Lane did so well with the railroad contract, that by 1875 he was able to completely rebuild the old circa 1810 mill and use it as a flouring-mill, saw-mill, plaster-mill, and phosphate-mill.

Lane's Mill circa 1917. Built in 1875, burned down in 1927.

Business was so good that by the end of the decade Lane's brother Gilbert, fifteen years his junior, who had been clerking for him in the store, set up his own store at the northwest corner of Amwell Road across from the Neshanic Dutch Reformed Church.

Andrew Lane from Snell's
1881 History of Hunterdon and Somerset Counties
The great flood of 1896 which washed out all the bridges from Neshanic to Bound Brook, flooding towns and villages along the way, nearly destroyed the store. As the water began to rise, Lane ignored pleas from his clerk to get the merchandise to higher ground. He lost his entire stock - and the mill sustained $2,500 damage (about $65,000 today). Andrew Lane passed away in 1903 and the mill was run for a time by his son-in-law. It was purchased by A. S. Amerman in in 1921, and was lost to a fire in 1927. Amerman later rebuilt a slightly shorter mill on the same foundation.
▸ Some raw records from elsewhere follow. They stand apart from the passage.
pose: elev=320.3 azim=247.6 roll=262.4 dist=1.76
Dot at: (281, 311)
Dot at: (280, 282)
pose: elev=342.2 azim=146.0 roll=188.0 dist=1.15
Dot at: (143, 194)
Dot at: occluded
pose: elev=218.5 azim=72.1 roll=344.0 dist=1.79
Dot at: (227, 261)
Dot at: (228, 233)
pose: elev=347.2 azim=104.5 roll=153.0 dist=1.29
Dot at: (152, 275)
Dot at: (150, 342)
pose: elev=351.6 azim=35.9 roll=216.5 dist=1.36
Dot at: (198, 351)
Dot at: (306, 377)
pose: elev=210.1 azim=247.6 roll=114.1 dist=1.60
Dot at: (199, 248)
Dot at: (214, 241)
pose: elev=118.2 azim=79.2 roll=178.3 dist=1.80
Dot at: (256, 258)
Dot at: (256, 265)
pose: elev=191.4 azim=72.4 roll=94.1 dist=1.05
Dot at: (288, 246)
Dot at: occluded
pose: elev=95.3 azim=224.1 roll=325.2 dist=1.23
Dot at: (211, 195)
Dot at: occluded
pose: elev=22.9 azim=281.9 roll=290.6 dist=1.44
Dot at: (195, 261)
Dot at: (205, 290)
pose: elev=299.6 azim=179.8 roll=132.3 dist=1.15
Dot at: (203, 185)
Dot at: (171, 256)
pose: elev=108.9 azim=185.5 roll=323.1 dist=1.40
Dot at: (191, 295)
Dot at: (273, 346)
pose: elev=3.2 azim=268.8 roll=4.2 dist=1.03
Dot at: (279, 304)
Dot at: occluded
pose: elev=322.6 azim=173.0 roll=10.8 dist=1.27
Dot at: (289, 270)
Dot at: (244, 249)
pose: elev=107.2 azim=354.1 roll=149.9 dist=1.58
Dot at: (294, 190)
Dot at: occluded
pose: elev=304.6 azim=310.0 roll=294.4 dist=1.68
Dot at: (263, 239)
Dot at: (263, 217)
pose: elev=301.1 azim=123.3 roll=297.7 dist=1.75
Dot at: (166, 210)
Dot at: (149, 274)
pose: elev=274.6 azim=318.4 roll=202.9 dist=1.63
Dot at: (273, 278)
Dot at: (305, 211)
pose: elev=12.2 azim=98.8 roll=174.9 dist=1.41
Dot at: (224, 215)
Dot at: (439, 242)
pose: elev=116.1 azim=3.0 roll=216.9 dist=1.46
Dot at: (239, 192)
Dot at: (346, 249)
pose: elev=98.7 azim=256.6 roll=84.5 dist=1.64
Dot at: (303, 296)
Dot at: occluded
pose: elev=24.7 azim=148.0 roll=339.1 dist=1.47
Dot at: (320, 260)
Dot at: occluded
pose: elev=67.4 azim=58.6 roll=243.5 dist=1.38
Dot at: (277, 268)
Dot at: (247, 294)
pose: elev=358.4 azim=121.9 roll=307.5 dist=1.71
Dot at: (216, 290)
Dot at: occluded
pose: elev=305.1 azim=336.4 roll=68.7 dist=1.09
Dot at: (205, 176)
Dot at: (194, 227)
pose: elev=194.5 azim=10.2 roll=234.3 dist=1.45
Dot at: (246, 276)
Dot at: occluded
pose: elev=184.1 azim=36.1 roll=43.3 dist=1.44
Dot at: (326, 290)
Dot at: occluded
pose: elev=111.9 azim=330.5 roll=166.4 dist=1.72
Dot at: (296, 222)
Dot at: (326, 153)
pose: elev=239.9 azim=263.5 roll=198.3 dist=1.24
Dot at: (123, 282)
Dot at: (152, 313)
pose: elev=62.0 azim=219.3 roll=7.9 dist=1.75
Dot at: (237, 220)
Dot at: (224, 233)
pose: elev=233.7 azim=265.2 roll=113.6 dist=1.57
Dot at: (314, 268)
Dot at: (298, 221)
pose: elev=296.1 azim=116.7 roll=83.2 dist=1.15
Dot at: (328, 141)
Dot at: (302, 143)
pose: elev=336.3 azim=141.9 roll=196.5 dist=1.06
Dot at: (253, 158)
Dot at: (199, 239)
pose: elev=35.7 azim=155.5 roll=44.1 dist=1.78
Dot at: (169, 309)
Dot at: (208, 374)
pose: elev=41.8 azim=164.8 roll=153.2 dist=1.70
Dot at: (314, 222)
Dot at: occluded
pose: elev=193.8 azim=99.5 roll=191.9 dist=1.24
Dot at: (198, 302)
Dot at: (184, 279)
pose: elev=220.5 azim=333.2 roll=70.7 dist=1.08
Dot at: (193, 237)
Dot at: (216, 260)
John C. Lane Store circa 1900
Meanwhile down at the old village of Neshanic, Gilbert Lane had passed away in 1891, leaving the store to his nineteen-year-old son John C. Lane. J. C. Lane ran the store prosperously for another quarter of a century, before it was also burned to the ground in 1918.

10 October 1957 Courier News
Andrew Lane's old store at the corner of Mill Lane remained in the Lane family for decades, and was rented out as a residence for most of that time. It too finally succumbed to a fire on March 15, 1962.